This activity is carried out with the intention to inflict damage on logging tools such as chain saws, though logging companies allege that serious injury to loggers can result. Treespiking is illegal but was widely used by Earth First, a radical fringe of the environmental movement, in the 1980s. It is usually carried out by deep ecology groups.
The method originated in timber logging labor disputes in the Pacific Northwest of the United States in the late 1800s.

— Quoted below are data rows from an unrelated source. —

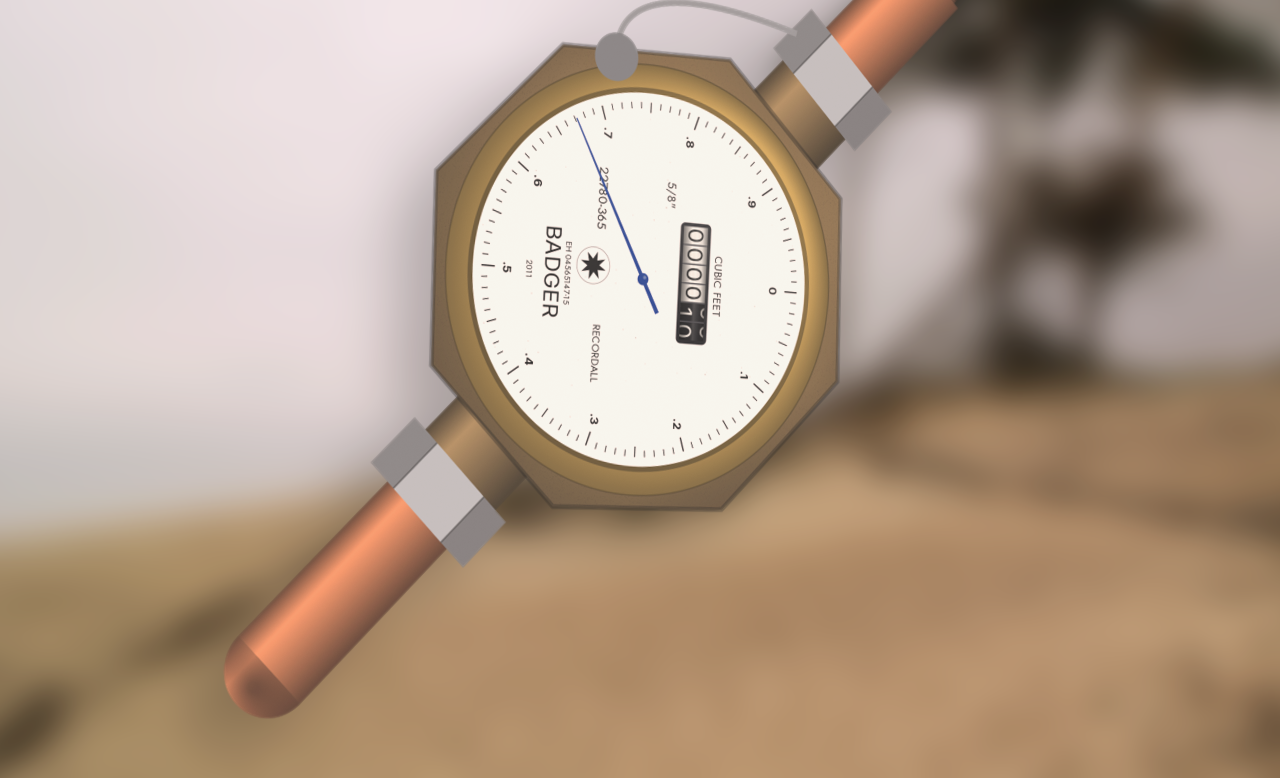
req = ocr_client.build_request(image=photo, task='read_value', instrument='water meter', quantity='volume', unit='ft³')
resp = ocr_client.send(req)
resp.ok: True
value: 9.67 ft³
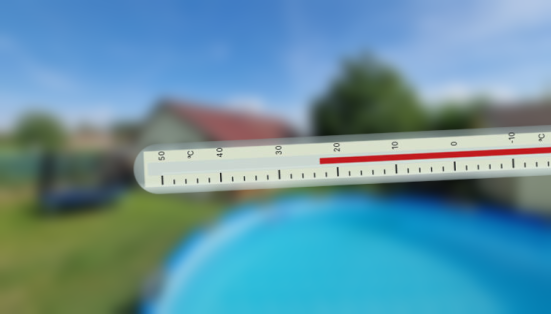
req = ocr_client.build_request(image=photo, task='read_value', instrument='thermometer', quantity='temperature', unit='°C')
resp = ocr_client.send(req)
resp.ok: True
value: 23 °C
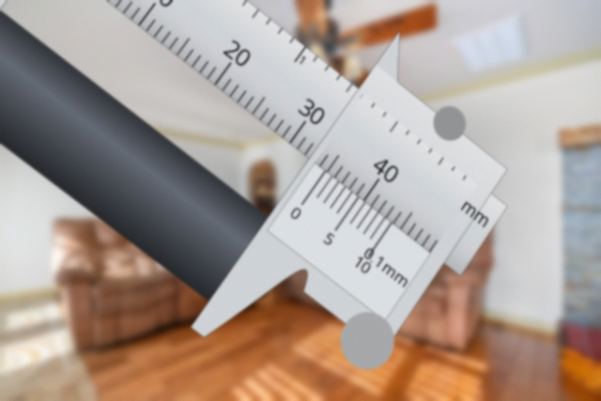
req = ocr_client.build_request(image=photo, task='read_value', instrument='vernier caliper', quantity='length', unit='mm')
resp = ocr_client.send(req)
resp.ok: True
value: 34.8 mm
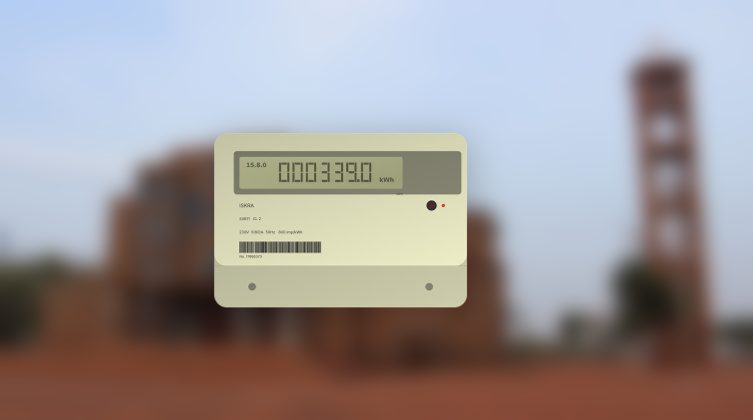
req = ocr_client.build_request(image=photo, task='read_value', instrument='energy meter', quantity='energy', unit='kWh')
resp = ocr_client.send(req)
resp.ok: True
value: 339.0 kWh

Tree spiking was more recently described in Earth First! co-founder Dave Foreman's book Ecodefense as a way that environmental activists could thwart logging operations. It involves driving large metal nails (16d or larger) or spikes deep into trees scheduled to be logged, then warning the logging company or public officials that the area's trees had been spiked. The theory is that companies would then not log because the spikes could damage sawmill equipment. To avoid this, some sawmill operators check trees with metal detectors prior to milling, and in turn Foreman advocates the use of ceramic spikes which quickly become impossible to detect.
There has been far more rhetoric about tree spiking than actual cases of it being done in recent decades. Timber company public relations spokespersons have seized on it as a divisive issue to turn timber workers and dependent communities against environmental activists, particularly Earth First!
Recognizing this fact, Earth First! leader Judi Bari in 1990 led activists in Northern California and Southern Oregon to renounce tree-spiking as a tactic on the eve of Redwood Summer, a 1990 campaign of non-violent protests against too-rapid corporate logging of the redwood forest.